What a difference seeing Jesus in resurrection made to them! What a difference it can make to us as well! Yes, He died and was buried. Praise God for that. But He is alive! The One who calls us to Himself to imitate His character is not simply a historical figure to be known by literary scholarship. He is a living Saviour who communicates with us through the living Word so that, in devotion to Him, we may actually know Him, not just know about Him. The locked doors on Sunday in Jerusalem were wide open on Monday! The plaintiff cry of Mary to the angels became the ecstatic shout, Rabboni! to the Saviour. The dashed hopes of the two travellers became delightful hallelujahs as their eyes were opened to recognize Him. And what did they do with their new-found exuberance? They told other people about the One whose resurrection had completely thrilled them!
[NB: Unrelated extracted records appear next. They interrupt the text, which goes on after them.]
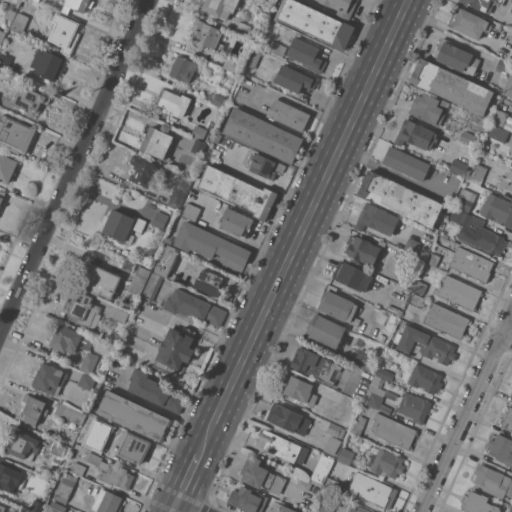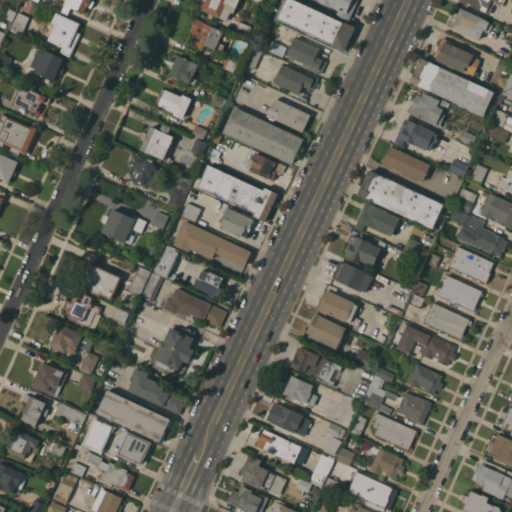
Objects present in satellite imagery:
building: (37, 0)
building: (259, 0)
building: (475, 3)
building: (76, 4)
building: (482, 4)
building: (76, 5)
building: (337, 5)
building: (217, 7)
building: (219, 7)
building: (341, 7)
building: (510, 9)
building: (511, 10)
building: (11, 14)
building: (18, 22)
building: (20, 22)
building: (314, 22)
building: (315, 22)
building: (467, 23)
building: (469, 23)
building: (232, 24)
building: (243, 28)
building: (65, 32)
building: (63, 33)
building: (204, 33)
building: (204, 34)
building: (2, 35)
building: (277, 48)
building: (304, 53)
building: (306, 54)
building: (456, 56)
building: (255, 57)
building: (453, 57)
building: (5, 60)
building: (45, 63)
building: (47, 63)
building: (230, 64)
building: (504, 65)
building: (182, 68)
building: (184, 69)
building: (291, 78)
building: (292, 78)
building: (508, 84)
building: (450, 86)
building: (452, 86)
building: (508, 87)
building: (30, 99)
building: (29, 100)
building: (219, 100)
building: (171, 101)
building: (173, 101)
building: (424, 108)
building: (429, 108)
building: (287, 114)
building: (288, 114)
building: (501, 118)
building: (197, 131)
building: (199, 132)
building: (496, 132)
building: (498, 133)
building: (15, 134)
building: (16, 134)
building: (261, 134)
building: (264, 134)
building: (415, 134)
building: (416, 134)
building: (468, 137)
building: (156, 141)
building: (158, 142)
building: (197, 146)
building: (511, 148)
building: (196, 151)
building: (404, 163)
building: (406, 163)
building: (260, 164)
building: (263, 165)
building: (457, 166)
building: (6, 167)
building: (7, 167)
building: (459, 167)
road: (77, 169)
building: (142, 171)
building: (145, 171)
road: (388, 171)
building: (477, 172)
building: (478, 173)
building: (183, 181)
building: (506, 181)
building: (507, 181)
building: (235, 190)
building: (238, 191)
building: (176, 194)
building: (2, 195)
building: (0, 197)
building: (176, 198)
building: (399, 198)
building: (401, 198)
building: (465, 199)
building: (497, 209)
building: (498, 209)
building: (189, 211)
building: (191, 211)
building: (377, 218)
building: (158, 219)
building: (160, 219)
building: (376, 219)
building: (235, 222)
building: (236, 222)
building: (119, 224)
road: (303, 224)
building: (122, 225)
building: (476, 232)
building: (477, 232)
building: (209, 243)
building: (209, 244)
building: (412, 246)
building: (153, 249)
building: (365, 249)
building: (361, 250)
building: (433, 259)
building: (167, 261)
building: (470, 263)
building: (471, 264)
building: (160, 269)
building: (350, 276)
building: (353, 276)
building: (99, 280)
building: (100, 280)
building: (138, 280)
building: (139, 280)
building: (207, 282)
building: (210, 282)
building: (152, 286)
building: (420, 286)
building: (458, 292)
building: (459, 292)
building: (417, 300)
building: (385, 304)
building: (336, 306)
building: (194, 307)
building: (194, 307)
building: (339, 307)
building: (82, 310)
building: (83, 310)
building: (120, 314)
building: (382, 317)
building: (444, 319)
building: (447, 320)
building: (324, 330)
building: (324, 331)
building: (377, 336)
road: (508, 337)
building: (65, 339)
building: (70, 339)
building: (360, 340)
building: (423, 343)
building: (426, 344)
building: (175, 349)
building: (173, 352)
building: (364, 359)
building: (87, 362)
building: (88, 362)
building: (313, 364)
building: (314, 365)
building: (47, 378)
building: (424, 378)
building: (426, 378)
building: (49, 379)
building: (85, 381)
building: (86, 381)
building: (298, 389)
building: (299, 389)
building: (378, 390)
building: (511, 390)
building: (155, 391)
building: (510, 391)
building: (155, 392)
building: (390, 394)
building: (414, 406)
building: (412, 407)
building: (33, 409)
building: (32, 410)
building: (69, 413)
building: (71, 413)
building: (132, 415)
building: (134, 415)
road: (467, 415)
building: (287, 418)
building: (288, 418)
building: (508, 419)
building: (507, 420)
building: (359, 424)
building: (335, 429)
building: (92, 430)
building: (392, 431)
building: (394, 431)
building: (90, 432)
building: (330, 444)
building: (331, 444)
building: (21, 445)
building: (23, 445)
building: (277, 445)
building: (131, 446)
building: (282, 446)
building: (133, 447)
building: (56, 448)
building: (501, 448)
building: (58, 449)
building: (500, 449)
building: (344, 455)
building: (346, 455)
building: (386, 463)
building: (388, 463)
building: (78, 468)
building: (321, 470)
building: (111, 471)
building: (112, 472)
building: (261, 475)
building: (8, 476)
building: (260, 476)
building: (11, 477)
road: (187, 477)
building: (492, 479)
building: (493, 481)
building: (65, 484)
building: (303, 484)
building: (332, 484)
building: (65, 487)
building: (369, 489)
building: (370, 489)
building: (244, 499)
building: (247, 499)
building: (105, 501)
building: (107, 501)
building: (475, 503)
building: (478, 503)
building: (37, 506)
building: (326, 506)
building: (54, 507)
building: (55, 507)
building: (325, 507)
building: (2, 508)
building: (4, 509)
road: (172, 509)
road: (179, 509)
building: (285, 509)
building: (285, 509)
building: (356, 509)
building: (359, 509)
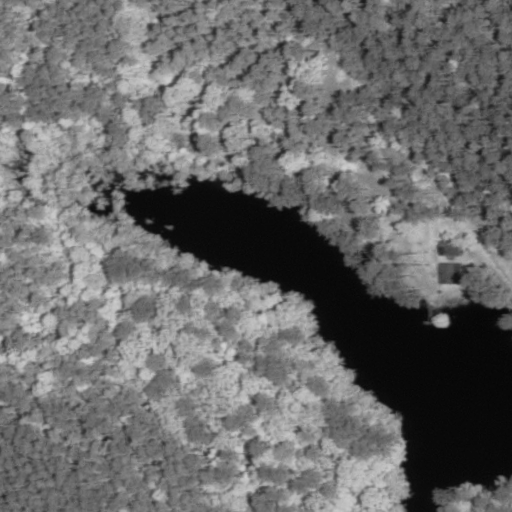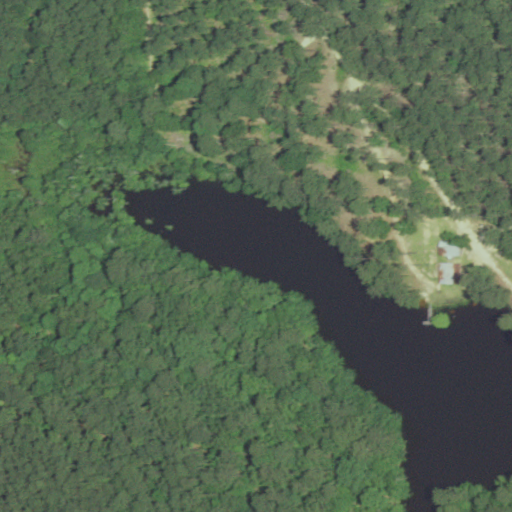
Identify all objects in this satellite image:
road: (411, 145)
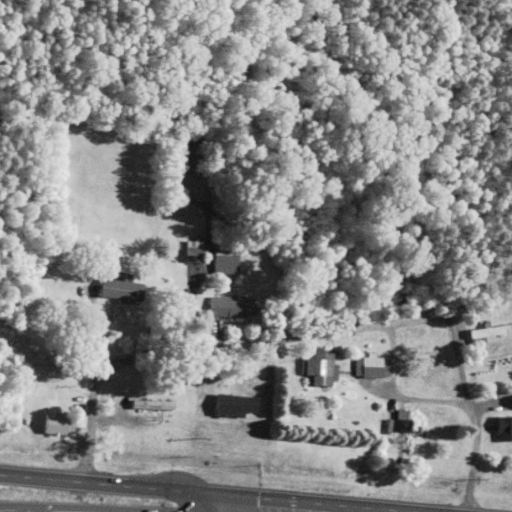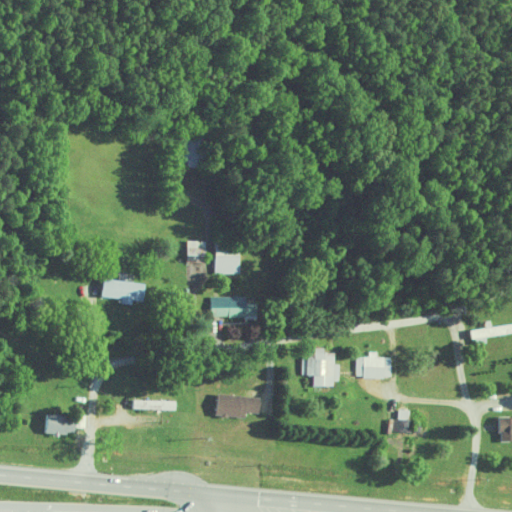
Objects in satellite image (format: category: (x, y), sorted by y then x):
building: (193, 147)
building: (197, 250)
building: (125, 289)
building: (233, 306)
building: (489, 332)
road: (252, 343)
building: (374, 365)
building: (321, 366)
road: (397, 395)
building: (155, 403)
building: (239, 404)
road: (472, 410)
building: (404, 420)
building: (61, 423)
building: (506, 425)
road: (113, 484)
traffic signals: (261, 498)
road: (226, 503)
road: (329, 503)
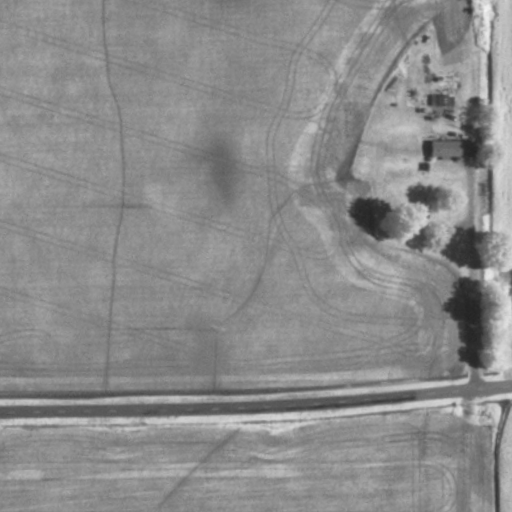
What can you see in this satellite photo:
building: (444, 149)
road: (471, 391)
road: (215, 406)
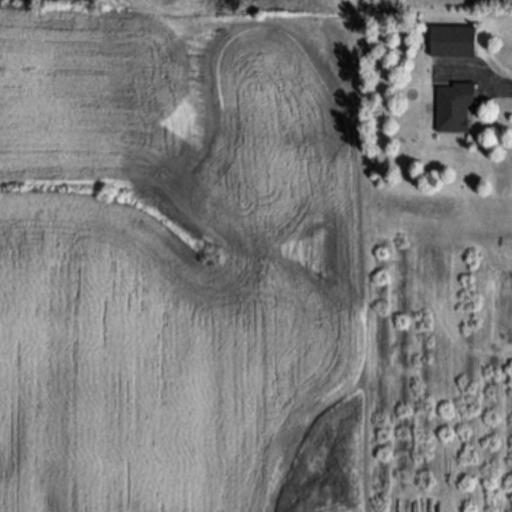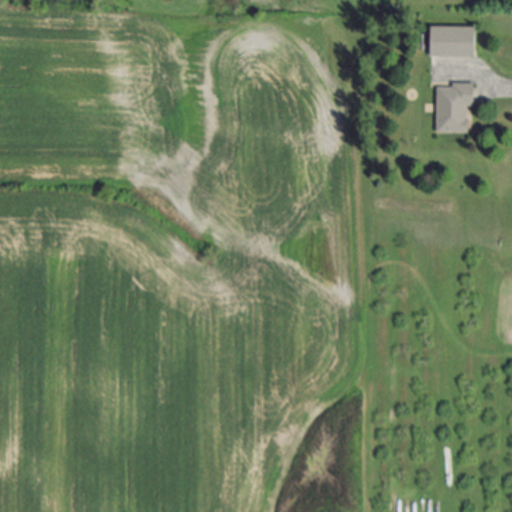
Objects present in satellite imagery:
building: (457, 41)
building: (454, 42)
road: (503, 89)
building: (458, 107)
building: (455, 108)
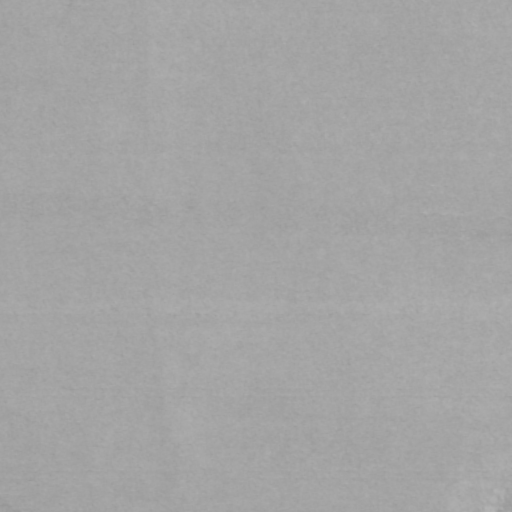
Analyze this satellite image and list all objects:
crop: (252, 252)
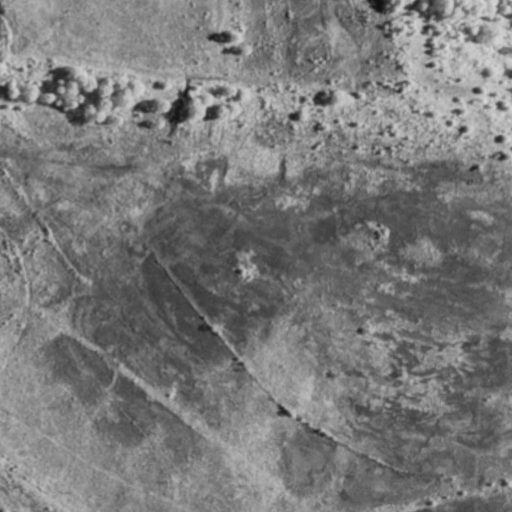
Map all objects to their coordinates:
road: (323, 21)
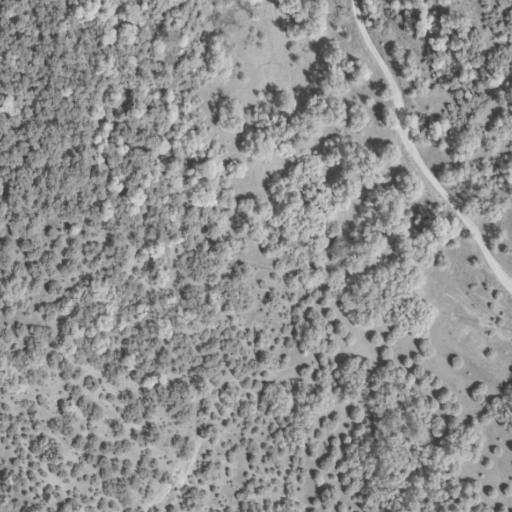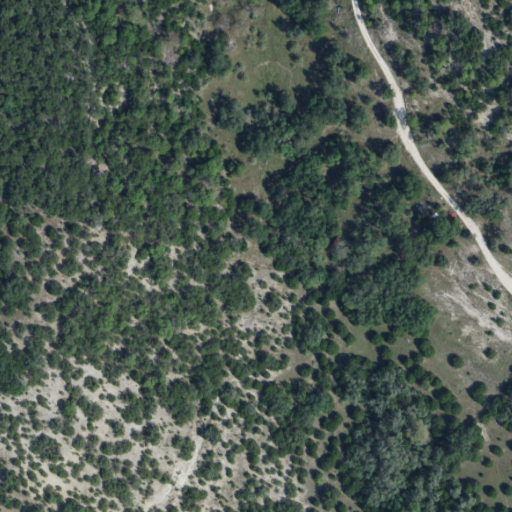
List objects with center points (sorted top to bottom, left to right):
road: (415, 152)
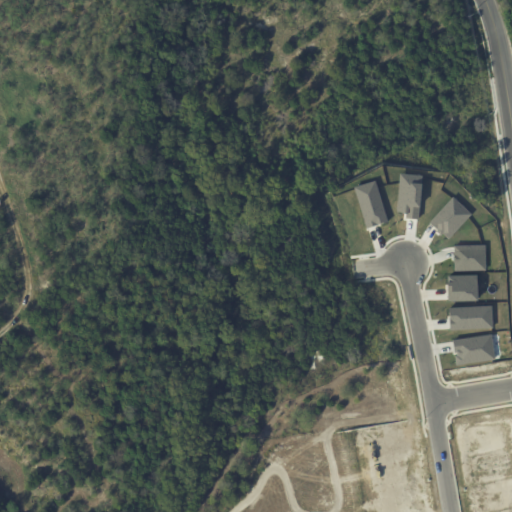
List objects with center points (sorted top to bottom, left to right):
road: (486, 30)
road: (504, 88)
road: (511, 119)
building: (411, 195)
building: (373, 204)
building: (451, 217)
building: (470, 258)
road: (386, 263)
road: (19, 264)
building: (464, 288)
building: (471, 318)
building: (473, 349)
road: (429, 386)
road: (472, 394)
road: (326, 462)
And they did not even have the Holy Spirit indwelling them yet for almost another two months! We have Him resident within us. If we find it difficult to speak about the One to whom we have pledged our allegiance, perhaps we need to witness again His misery, His mercy and His majesty. When we marvel at His magnificence, well speak of Him in superlatives to others.

‘Beloved, now we are children of God, and it has not appeared as yet what we will be’ (1 John 3:2). Do we look, speak and act like Gods children? Its going to get better in immeasurable and incomprehensible ways! ‘We know that when He appears, we will be like Him, because we will see Him just as He is’. How big a change is going to take place in you and me? Is there a hint now in our character and conduct of the wonder of that transformation to come? There should be! ‘And everyone who has this hope fixed on Him purifies himself, just as He is pure’ (v.3). Whose we are determines what we should be. For we have been called to a relationship, not a religion. We have been called to a person, ‘the only begotten God who is in the bosom of the Father’ (John 1:18). And that person is Jesus who came to show us God: ‘He has explained Him’. Because He has explained Him, shown Him to us so vividly in His life, we can explain Him to others in how we live and in what we say.

If your tongue is not like angels,
If you cannot preach like Paul,
You can tell the Saviour’s goodness,
You can say He died for all.

If you cannot rouse the wicked
With the judgment’s dread alarms,
You can lead the little children
To the Saviour’s waiting arms.

(Dr. D.  March)

But we’ll only do it in the power of the Holy Spirit when our lives and words are consistent with and passionate about the One to whom we have pledged our allegiance. Whom do you resemble today? You’ve been called to Jesus. Can others tell?